One of the major challenges is the deterioration of the quality of cashews. According to Donald Mitchell, a Lead Economist with DECPG, the quality of Tanzania’s raw cashew nut exports has deteriorated since the marketing liberalization of 1994/95.
This is apparent from the events of this past year, when early shipments were rejected by Indian importers and also from comparison of export unit values calculated from Food and Agriculture Organisation (FAO) data before and after liberalization.
The average export unit values for Tanzanian cashew nuts declined 14.8 per cent from the pre-to post-liberalisation period compared with the other Sub-Saharan African countries.
Before liberalisation, extension agents in the villages used to supervise the sorting of cashews into three grades: standard, under and rejects. Now cashew nuts are purchased and exported without grading and often include nuts that would have been rejected before 1994/95.
The other challenges include the inability of farmers to finance production namely the cash costs of inputs and labour, high overall taxes and rapidly increasing local taxes, lack of the initiatives to aggressively replant with faster maturing varieties and lack of domestic processing.
Statistics from every one of Africa’s big producers paint a bleak picture in processing. Guinea Bissau, the second biggest producer in Africa and the fifth in the world produces 90,000 tones and almost all the production is exported for processing in India and that 80 per cent of the population is connected to the industry.

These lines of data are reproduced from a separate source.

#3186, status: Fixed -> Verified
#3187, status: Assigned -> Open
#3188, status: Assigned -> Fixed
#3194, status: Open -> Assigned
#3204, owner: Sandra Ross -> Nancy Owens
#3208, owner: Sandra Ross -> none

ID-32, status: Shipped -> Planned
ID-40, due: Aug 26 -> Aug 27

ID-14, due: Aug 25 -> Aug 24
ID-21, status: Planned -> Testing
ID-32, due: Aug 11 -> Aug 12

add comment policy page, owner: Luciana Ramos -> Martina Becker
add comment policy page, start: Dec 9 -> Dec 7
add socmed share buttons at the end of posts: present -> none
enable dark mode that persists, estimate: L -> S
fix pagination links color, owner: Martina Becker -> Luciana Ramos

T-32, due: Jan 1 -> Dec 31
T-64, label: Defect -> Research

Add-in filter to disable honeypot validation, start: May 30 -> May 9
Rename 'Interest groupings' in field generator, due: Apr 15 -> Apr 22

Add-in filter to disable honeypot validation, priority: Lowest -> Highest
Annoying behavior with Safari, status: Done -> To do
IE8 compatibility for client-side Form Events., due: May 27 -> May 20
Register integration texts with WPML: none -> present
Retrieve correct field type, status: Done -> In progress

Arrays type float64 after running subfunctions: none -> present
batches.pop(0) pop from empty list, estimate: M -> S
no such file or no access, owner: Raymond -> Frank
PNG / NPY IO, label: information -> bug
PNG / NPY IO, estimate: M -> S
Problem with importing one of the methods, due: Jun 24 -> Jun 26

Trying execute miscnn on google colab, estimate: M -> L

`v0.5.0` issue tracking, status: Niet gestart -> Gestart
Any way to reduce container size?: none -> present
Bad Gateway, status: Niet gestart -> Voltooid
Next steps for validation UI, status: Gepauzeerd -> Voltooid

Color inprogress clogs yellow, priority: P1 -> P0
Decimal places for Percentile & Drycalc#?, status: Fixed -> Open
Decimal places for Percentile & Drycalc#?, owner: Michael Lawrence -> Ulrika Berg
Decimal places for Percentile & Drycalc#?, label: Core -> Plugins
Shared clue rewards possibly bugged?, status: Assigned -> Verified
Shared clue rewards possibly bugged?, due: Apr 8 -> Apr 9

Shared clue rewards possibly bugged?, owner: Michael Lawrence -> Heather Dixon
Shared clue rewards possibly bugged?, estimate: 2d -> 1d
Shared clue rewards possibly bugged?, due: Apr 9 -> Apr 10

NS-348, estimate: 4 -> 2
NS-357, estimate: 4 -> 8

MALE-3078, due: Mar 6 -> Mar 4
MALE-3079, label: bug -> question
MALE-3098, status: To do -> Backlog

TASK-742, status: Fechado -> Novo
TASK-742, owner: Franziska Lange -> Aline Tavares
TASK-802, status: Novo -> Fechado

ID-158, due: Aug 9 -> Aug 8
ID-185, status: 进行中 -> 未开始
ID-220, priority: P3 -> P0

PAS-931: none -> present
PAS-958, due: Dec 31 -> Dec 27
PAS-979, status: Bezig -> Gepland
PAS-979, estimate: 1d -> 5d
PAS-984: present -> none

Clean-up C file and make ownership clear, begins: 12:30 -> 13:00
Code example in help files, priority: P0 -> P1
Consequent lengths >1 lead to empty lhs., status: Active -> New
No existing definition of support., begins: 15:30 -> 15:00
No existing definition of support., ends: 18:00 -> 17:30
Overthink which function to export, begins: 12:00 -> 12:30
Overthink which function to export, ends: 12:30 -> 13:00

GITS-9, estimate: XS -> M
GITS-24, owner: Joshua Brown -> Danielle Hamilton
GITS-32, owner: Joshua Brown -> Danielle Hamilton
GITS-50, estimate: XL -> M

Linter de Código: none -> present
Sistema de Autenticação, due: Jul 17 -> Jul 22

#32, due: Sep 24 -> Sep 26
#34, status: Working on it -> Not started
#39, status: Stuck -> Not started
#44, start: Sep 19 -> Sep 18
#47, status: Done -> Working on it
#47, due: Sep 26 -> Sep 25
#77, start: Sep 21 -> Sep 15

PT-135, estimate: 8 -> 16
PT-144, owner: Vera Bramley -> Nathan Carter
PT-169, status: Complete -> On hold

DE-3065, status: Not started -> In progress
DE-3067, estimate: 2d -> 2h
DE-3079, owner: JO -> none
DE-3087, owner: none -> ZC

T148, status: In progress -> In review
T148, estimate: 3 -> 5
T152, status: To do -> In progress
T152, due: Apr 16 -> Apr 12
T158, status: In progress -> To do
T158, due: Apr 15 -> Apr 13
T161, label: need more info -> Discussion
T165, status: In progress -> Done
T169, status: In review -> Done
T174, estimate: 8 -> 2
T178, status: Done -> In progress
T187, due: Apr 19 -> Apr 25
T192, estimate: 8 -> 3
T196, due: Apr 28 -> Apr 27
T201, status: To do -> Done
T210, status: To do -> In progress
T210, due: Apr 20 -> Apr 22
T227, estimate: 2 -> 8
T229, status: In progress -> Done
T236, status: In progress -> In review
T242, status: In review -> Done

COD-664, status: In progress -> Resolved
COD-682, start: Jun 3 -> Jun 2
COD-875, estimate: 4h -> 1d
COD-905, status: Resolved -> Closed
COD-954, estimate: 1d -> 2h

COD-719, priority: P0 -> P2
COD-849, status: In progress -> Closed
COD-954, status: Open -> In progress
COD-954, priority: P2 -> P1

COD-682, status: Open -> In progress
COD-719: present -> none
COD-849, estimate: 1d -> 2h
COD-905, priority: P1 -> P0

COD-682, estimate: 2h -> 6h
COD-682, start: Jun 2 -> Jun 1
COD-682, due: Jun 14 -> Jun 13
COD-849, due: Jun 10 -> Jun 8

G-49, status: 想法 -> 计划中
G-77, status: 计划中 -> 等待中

Tanzania, whose 2004/05 production is expected to be 84,000 tones, processes only about 10 per cent of its production, while the rest is exported to India for processing. A small amount of processed kernel is exported to the US, SA and Europe. The sector employs 280,000 smallholder farmers.
Raw cashew nut production in Tanzania has fallen from 128,000 tones in 2001 to 84,000 tones currently. Analysts say a viable processing industry in the country could create 30,000 direct jobs and generate $40 million in incremental processing revenues annually.
According to TechnoServe Tanzania, a single factory that processes 1,000 tones of cashew nut per annum would create 300 jobs double export earnings from the cashew crop and support 10,000 growers.
Experts also argue that replanting with improved varieties would reduce costs and make Africa a more competitive exporter. Also, developing a more competitive private sector processing industry would create jobs and reduce dependence on India as a market for raw nuts.
The issue of taxes is to be addressed as well. Exporters of raw nuts in most African countries are favoured than those exporting processed nuts. For example, in Tanzania, there is only a 3.5 per cent export tax on raw nuts and there is a 1 per cent tax on the export of processed kernel which means that there is no incentive to process kernel rather export raw nuts. As a result, the value added industry of cashew processing is absent in Tanzania, as in other African countries.